Records for this exercise ::
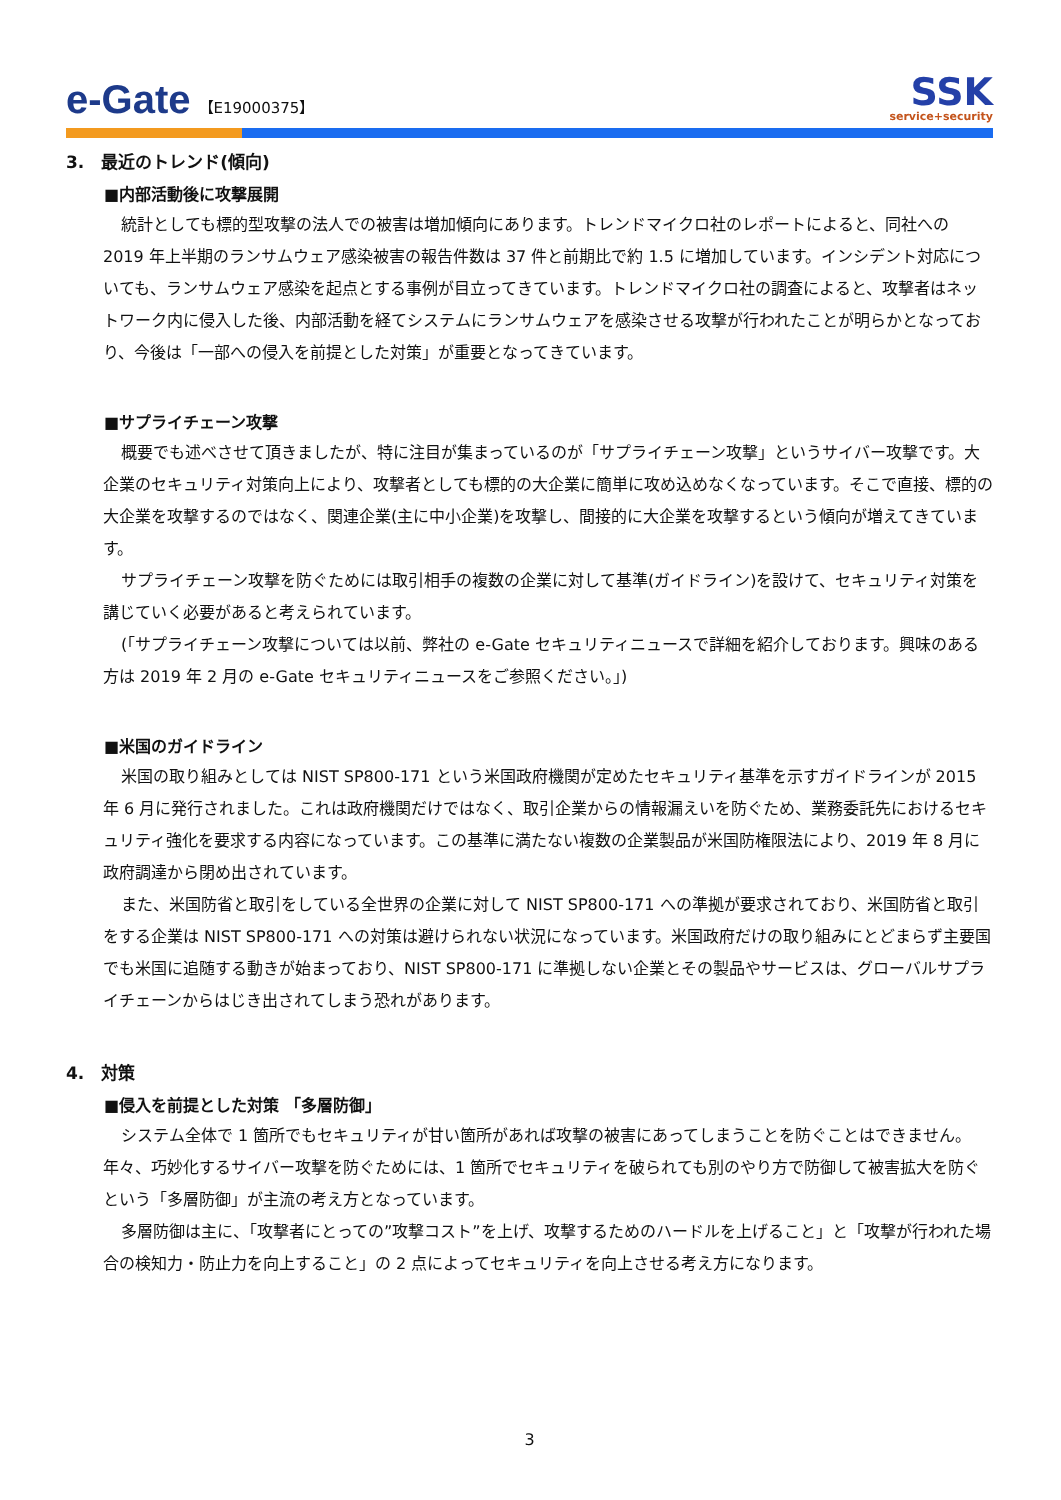e-Gate 【E19000375】
SSK
service+security
3.　最近のトレンド(傾向)
■内部活動後に攻撃展開
統計としても標的型攻撃の法人での被害は増加傾向にあります。トレンドマイクロ社のレポートによると、同社への 2019 年上半期のランサムウェア感染被害の報告件数は 37 件と前期比で約 1.5 に増加しています。インシデント対応についても、ランサムウェア感染を起点とする事例が目立ってきています。トレンドマイクロ社の調査によると、攻撃者はネットワーク内に侵入した後、内部活動を経てシステムにランサムウェアを感染させる攻撃が行われたことが明らかとなっており、今後は「一部への侵入を前提とした対策」が重要となってきています。
■サプライチェーン攻撃
概要でも述べさせて頂きましたが、特に注目が集まっているのが「サプライチェーン攻撃」というサイバー攻撃です。大企業のセキュリティ対策向上により、攻撃者としても標的の大企業に簡単に攻め込めなくなっています。そこで直接、標的の大企業を攻撃するのではなく、関連企業(主に中小企業)を攻撃し、間接的に大企業を攻撃するという傾向が増えてきています。
サプライチェーン攻撃を防ぐためには取引相手の複数の企業に対して基準(ガイドライン)を設けて、セキュリティ対策を講じていく必要があると考えられています。
(「サプライチェーン攻撃については以前、弊社の e-Gate セキュリティニュースで詳細を紹介しております。興味のある方は 2019 年 2 月の e-Gate セキュリティニュースをご参照ください。」)
■米国のガイドライン
米国の取り組みとしては NIST SP800-171 という米国政府機関が定めたセキュリティ基準を示すガイドラインが 2015 年 6 月に発行されました。これは政府機関だけではなく、取引企業からの情報漏えいを防ぐため、業務委託先におけるセキュリティ強化を要求する内容になっています。この基準に満たない複数の企業製品が米国防権限法により、2019 年 8 月に政府調達から閉め出されています。
また、米国防省と取引をしている全世界の企業に対して NIST SP800-171 への準拠が要求されており、米国防省と取引をする企業は NIST SP800-171 への対策は避けられない状況になっています。米国政府だけの取り組みにとどまらず主要国でも米国に追随する動きが始まっており、NIST SP800-171 に準拠しない企業とその製品やサービスは、グローバルサプライチェーンからはじき出されてしまう恐れがあります。
4.　対策
■侵入を前提とした対策 「多層防御」
システム全体で 1 箇所でもセキュリティが甘い箇所があれば攻撃の被害にあってしまうことを防ぐことはできません。年々、巧妙化するサイバー攻撃を防ぐためには、1 箇所でセキュリティを破られても別のやり方で防御して被害拡大を防ぐという「多層防御」が主流の考え方となっています。
多層防御は主に、「攻撃者にとっての”攻撃コスト”を上げ、攻撃するためのハードルを上げること」と「攻撃が行われた場合の検知力・防止力を向上すること」の 2 点によってセキュリティを向上させる考え方になります。
3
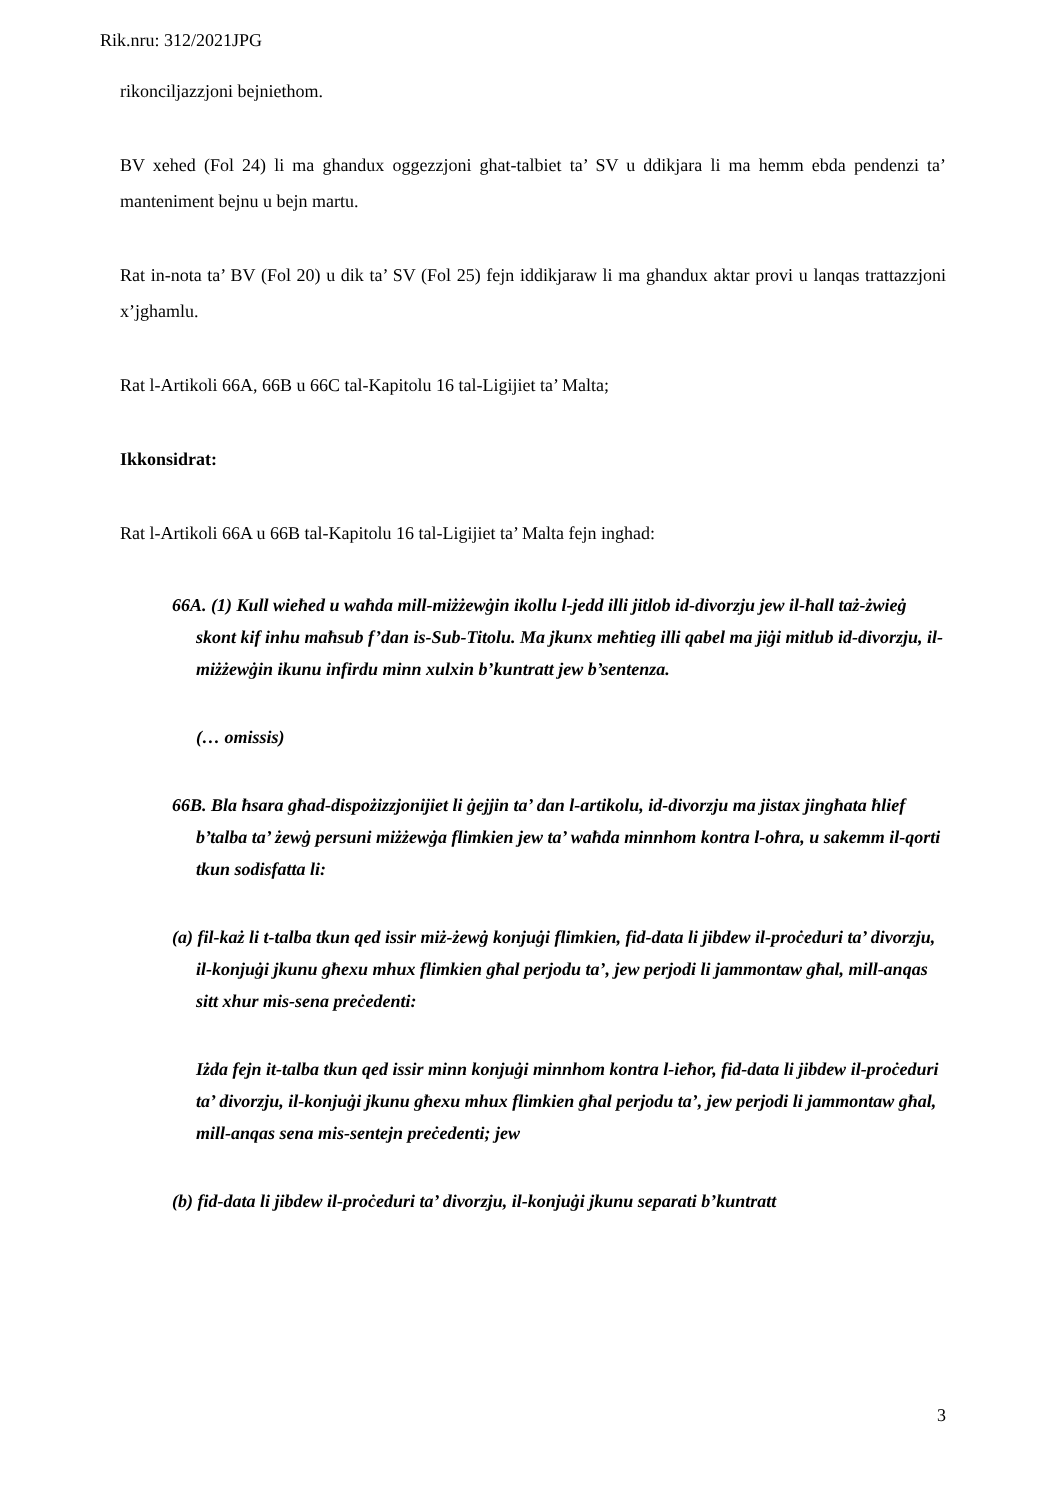Rik.nru: 312/2021JPG
rikonciljazzjoni bejniethom.
BV xehed (Fol 24) li ma ghandux oggezzjoni ghat-talbiet ta’ SV u ddikjara li ma hemm ebda pendenzi ta’ manteniment bejnu u bejn martu.
Rat in-nota ta’ BV (Fol 20) u dik ta’ SV (Fol 25) fejn iddikjaraw li ma ghandux aktar provi u lanqas trattazzjoni x’jghamlu.
Rat l-Artikoli 66A, 66B u 66C tal-Kapitolu 16 tal-Ligijiet ta’ Malta;
Ikkonsidrat:
Rat l-Artikoli 66A u 66B tal-Kapitolu 16 tal-Ligijiet ta’ Malta fejn inghad:
66A. (1) Kull wieħed u waħda mill-miżżewġin ikollu l-jedd illi jitlob id-divorzju jew il-ħall taż-żwieġ skont kif inhu maħsub f’dan is-Sub-Titolu. Ma jkunx meħtieg illi qabel ma jiġi mitlub id-divorzju, il-miżżewġin ikunu infirdu minn xulxin b’kuntratt jew b’sentenza.
(… omissis)
66B. Bla ħsara għad-dispożizzjonijiet li ġejjin ta’ dan l-artikolu, id-divorzju ma jistax jingħata ħlief b’talba ta’ żewġ persuni miżżewġa flimkien jew ta’ waħda minnhom kontra l-oħra, u sakemm il-qorti tkun sodisfatta li:
(a) fil-każ li t-talba tkun qed issir miż-żewġ konjuġi flimkien, fid-data li jibdew il-proċeduri ta’ divorzju, il-konjuġi jkunu għexu mhux flimkien għal perjodu ta’, jew perjodi li jammontaw għal, mill-anqas sitt xhur mis-sena preċedenti:
Iżda fejn it-talba tkun qed issir minn konjuġi minnhom kontra l-ieħor, fid-data li jibdew il-proċeduri ta’ divorzju, il-konjuġi jkunu għexu mhux flimkien għal perjodu ta’, jew perjodi li jammontaw għal, mill-anqas sena mis-sentejn preċedenti; jew
(b) fid-data li jibdew il-proċeduri ta’ divorzju, il-konjuġi jkunu separati b’kuntratt
3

Exercise instructions ::
Repeat every line above precisely; pictures do not belong in the copy.

Solution to this problem ::
e-Gate 【E19000375】
SSK
service+security
3.　最近のトレンド(傾向)
■内部活動後に攻撃展開
統計としても標的型攻撃の法人での被害は増加傾向にあります。トレンドマイクロ社のレポートによると、同社への 2019 年上半期のランサムウェア感染被害の報告件数は 37 件と前期比で約 1.5 に増加しています。インシデント対応についても、ランサムウェア感染を起点とする事例が目立ってきています。トレンドマイクロ社の調査によると、攻撃者はネットワーク内に侵入した後、内部活動を経てシステムにランサムウェアを感染させる攻撃が行われたことが明らかとなっており、今後は「一部への侵入を前提とした対策」が重要となってきています。
■サプライチェーン攻撃
概要でも述べさせて頂きましたが、特に注目が集まっているのが「サプライチェーン攻撃」というサイバー攻撃です。大企業のセキュリティ対策向上により、攻撃者としても標的の大企業に簡単に攻め込めなくなっています。そこで直接、標的の大企業を攻撃するのではなく、関連企業(主に中小企業)を攻撃し、間接的に大企業を攻撃するという傾向が増えてきています。
サプライチェーン攻撃を防ぐためには取引相手の複数の企業に対して基準(ガイドライン)を設けて、セキュリティ対策を講じていく必要があると考えられています。
(「サプライチェーン攻撃については以前、弊社の e-Gate セキュリティニュースで詳細を紹介しております。興味のある方は 2019 年 2 月の e-Gate セキュリティニュースをご参照ください。」)
■米国のガイドライン
米国の取り組みとしては NIST SP800-171 という米国政府機関が定めたセキュリティ基準を示すガイドラインが 2015 年 6 月に発行されました。これは政府機関だけではなく、取引企業からの情報漏えいを防ぐため、業務委託先におけるセキュリティ強化を要求する内容になっています。この基準に満たない複数の企業製品が米国防権限法により、2019 年 8 月に政府調達から閉め出されています。
また、米国防省と取引をしている全世界の企業に対して NIST SP800-171 への準拠が要求されており、米国防省と取引をする企業は NIST SP800-171 への対策は避けられない状況になっています。米国政府だけの取り組みにとどまらず主要国でも米国に追随する動きが始まっており、NIST SP800-171 に準拠しない企業とその製品やサービスは、グローバルサプライチェーンからはじき出されてしまう恐れがあります。
4.　対策
■侵入を前提とした対策 「多層防御」
システム全体で 1 箇所でもセキュリティが甘い箇所があれば攻撃の被害にあってしまうことを防ぐことはできません。年々、巧妙化するサイバー攻撃を防ぐためには、1 箇所でセキュリティを破られても別のやり方で防御して被害拡大を防ぐという「多層防御」が主流の考え方となっています。
多層防御は主に、「攻撃者にとっての”攻撃コスト”を上げ、攻撃するためのハードルを上げること」と「攻撃が行われた場合の検知力・防止力を向上すること」の 2 点によってセキュリティを向上させる考え方になります。
3
Rik.nru: 312/2021JPG
rikonciljazzjoni bejniethom.
BV xehed (Fol 24) li ma ghandux oggezzjoni ghat-talbiet ta’ SV u ddikjara li ma hemm ebda pendenzi ta’ manteniment bejnu u bejn martu.
Rat in-nota ta’ BV (Fol 20) u dik ta’ SV (Fol 25) fejn iddikjaraw li ma ghandux aktar provi u lanqas trattazzjoni x’jghamlu.
Rat l-Artikoli 66A, 66B u 66C tal-Kapitolu 16 tal-Ligijiet ta’ Malta;
Ikkonsidrat:
Rat l-Artikoli 66A u 66B tal-Kapitolu 16 tal-Ligijiet ta’ Malta fejn inghad:
66A. (1) Kull wieħed u waħda mill-miżżewġin ikollu l-jedd illi jitlob id-divorzju jew il-ħall taż-żwieġ skont kif inhu maħsub f’dan is-Sub-Titolu. Ma jkunx meħtieg illi qabel ma jiġi mitlub id-divorzju, il-miżżewġin ikunu infirdu minn xulxin b’kuntratt jew b’sentenza.
(… omissis)
66B. Bla ħsara għad-dispożizzjonijiet li ġejjin ta’ dan l-artikolu, id-divorzju ma jistax jingħata ħlief b’talba ta’ żewġ persuni miżżewġa flimkien jew ta’ waħda minnhom kontra l-oħra, u sakemm il-qorti tkun sodisfatta li:
(a) fil-każ li t-talba tkun qed issir miż-żewġ konjuġi flimkien, fid-data li jibdew il-proċeduri ta’ divorzju, il-konjuġi jkunu għexu mhux flimkien għal perjodu ta’, jew perjodi li jammontaw għal, mill-anqas sitt xhur mis-sena preċedenti:
Iżda fejn it-talba tkun qed issir minn konjuġi minnhom kontra l-ieħor, fid-data li jibdew il-proċeduri ta’ divorzju, il-konjuġi jkunu għexu mhux flimkien għal perjodu ta’, jew perjodi li jammontaw għal, mill-anqas sena mis-sentejn preċedenti; jew
(b) fid-data li jibdew il-proċeduri ta’ divorzju, il-konjuġi jkunu separati b’kuntratt
3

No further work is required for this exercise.